Judicial Redress for Survivors of Genocide and Mass Atrocity

The Promise Institute for Human Rights and Jewish World Watch took a deep dive into the judicial mechanisms supporting survivors of genocide and mass atrocities – how they help create a record of what happened, what types of relief they provide and what role survivors play in the respective processes. Drawing on the experiences of Theary Seng, activist, author and survivor of the Khmer Rouge massacres, and Tun Khin, leading Rohingya activist, this panel examined civil and criminal mechanisms for holding perpetrators of mass atrocities to account.

About the panelists:

Tun Khin is current President of Burmese Rohingya Organisation UK which has been a leading voice for Rohingya people around the world. Tun Khin has briefed officials on the continuing human rights violations committed against Rohingya populations at the US Congress and State Department, British Parliament, Swedish Parliament, European Union Parliament and Commission, the UN Indigenous Forum in NY and the UN Human Rights Council in Geneva. He wrote articles in British independent newspaper, Democratic Voice of Burma and Mizzima Burmese Medias. Tun Khin has been a featured speaker on Rohingya’s rights for the BBC, Sky, Al Jazeera, and many other outlets. He has also published opinion pieces in the Huffington Post, Democratic Voice of Burma and Mizzima Burmese Medias. Tun Khin received a leadership award from Refuges International, Washington DC in April 2015 for his work on the Rohingya issue.

Theary C. Seng is the founding president of CIVICUS: Center for Cambodian Civic Education, a local Cambodian NGO. The admixture of her personal history, US education in law and politics, status as first-recognized civil party in international law, and broad platform as an outspoken civil society leader and opinion maker allows Theary to better engage the Cambodian public on issues of truth, justice and reconciliation. Theary was born in Phnom Penh, probably in January 1971. Under the Khmer Rouge, she lived in Svay Rieng province bordering Vietnam, where the killings were most intense and where she spent five months in Boeung Rei prison. The Khmer Rouge killed both her parents. She and her surviving family trekked across the border into Thailand in Nov. 1979 and emigrated to the U.S. one year later. Theary returned to Cambodia for the first time in 1995 and has since called it home again.

Cathy Sweetser is Deputy Director of the Promise Institute for Human Rights, and Director of the Human Rights Litigation Clinic at UCLA School of Law. Her primary research and teaching interests are international human rights law, global administrative law, and corporate and government accountability for international law and constitutional violations. She was previously a Partner and is currently of counsel at Schonbrun, Seplow, Harris, Hoffman & Zeldes LLP where she litigates cases concerning human rights and civil rights.
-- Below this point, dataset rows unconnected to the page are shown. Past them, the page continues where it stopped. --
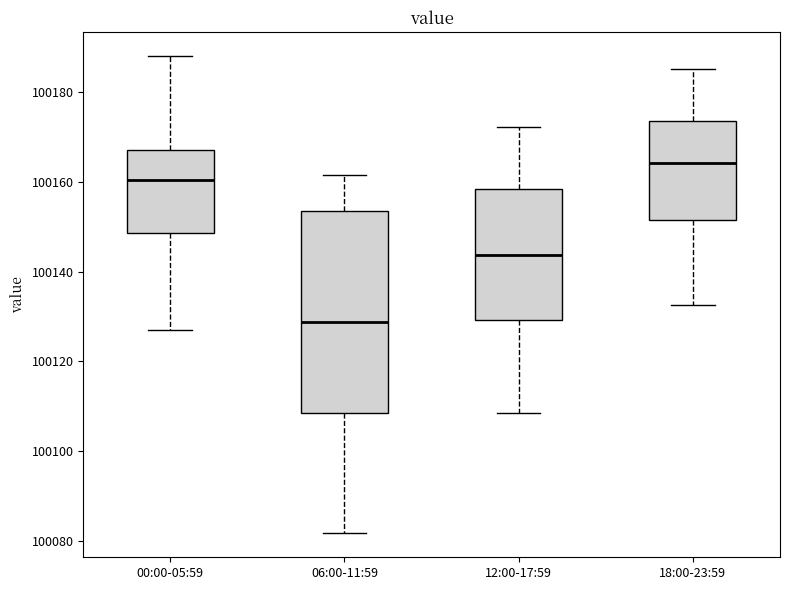

Reading left to right, transcribe this box plot: for each box, give where its median line is, the range the box spans, and where its two whiskers end, as read against the y-axis. The values are not printed on the chart, so give them approximately, as read against the axis.

00:00-05:59: median 100160, box 100148 to 100168, whiskers 100126 to 100188
06:00-11:59: median 100128, box 100108 to 100154, whiskers 100082 to 100162
12:00-17:59: median 100144, box 100130 to 100158, whiskers 100108 to 100172
18:00-23:59: median 100164, box 100152 to 100174, whiskers 100132 to 100186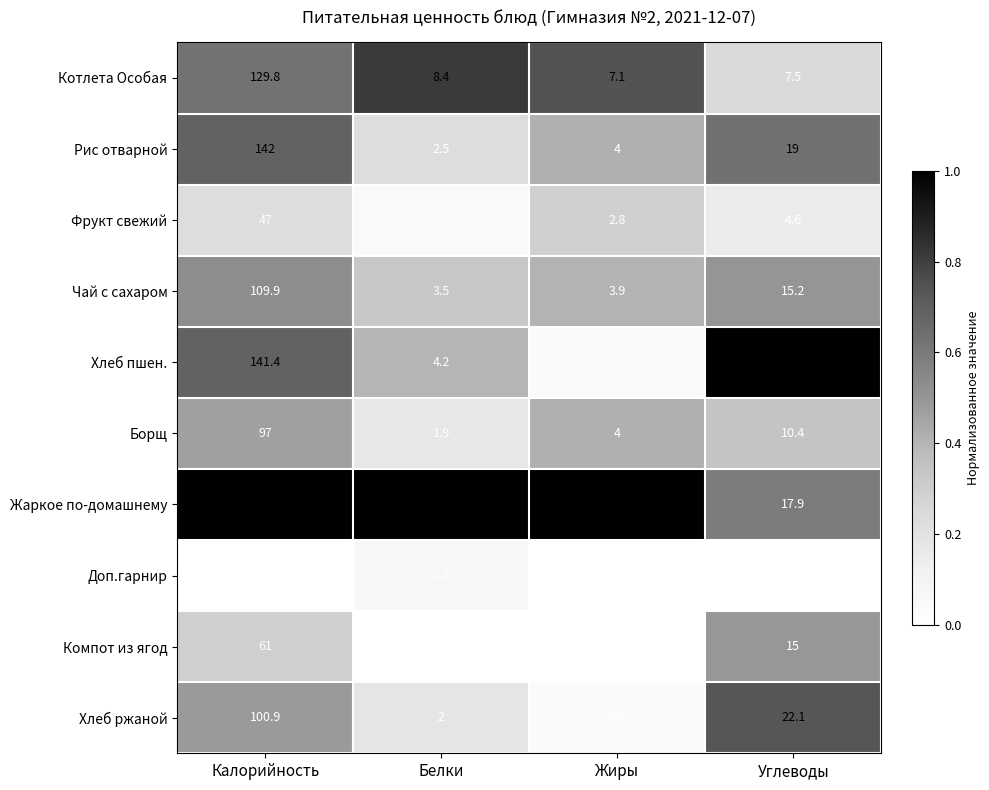

True or false: Борщ has a value of 17.0 at Углеводы.

False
In particular, she has litigated cases under the Alien Tort Statute and the Trafficking Victims Protection Act, and other matters concerning corporate accountability, police misconduct, conditions of detention, and international and constitutional law violations. Prior to joining SSHH LLP, she practiced at Altshuler Berzon LLP in San Francisco.

John Packer is Director of the Human Rights Research and Education Centre and Neuberger-Jesin Professor of International Conflict Resolution in the Faculty of Law at the University of Ottawa. He previously taught at the Fletcher School (Tufts University, USA) and the University of Essex (UK), held Fellowships at Cambridge and Harvard Universities, and has lectured at academic and professional institutions around the world. Over his 30-year career, he held positions in inter-governmental organisations for 20 years (UNHCR, ILO, OHCHR, OSCE, UNDPA) and has advised numerous governments, communities and other actors in over fifty countries. From 1994 to 2004, he was Senior Legal Adviser then the first Director of the Office of the OSCE High Commissioner on National Minorities. In 2012-2014, he was the Constitutions and Process Design Expert on the UN’s Standby Team of Mediation Experts. The focus of his research and practice is at the inter-section of human rights (including minority rights) and security, notably conflict prevention and quiet diplomacy, international mediation, transitional arrangements, and institutional developments at domestic and multilateral levels.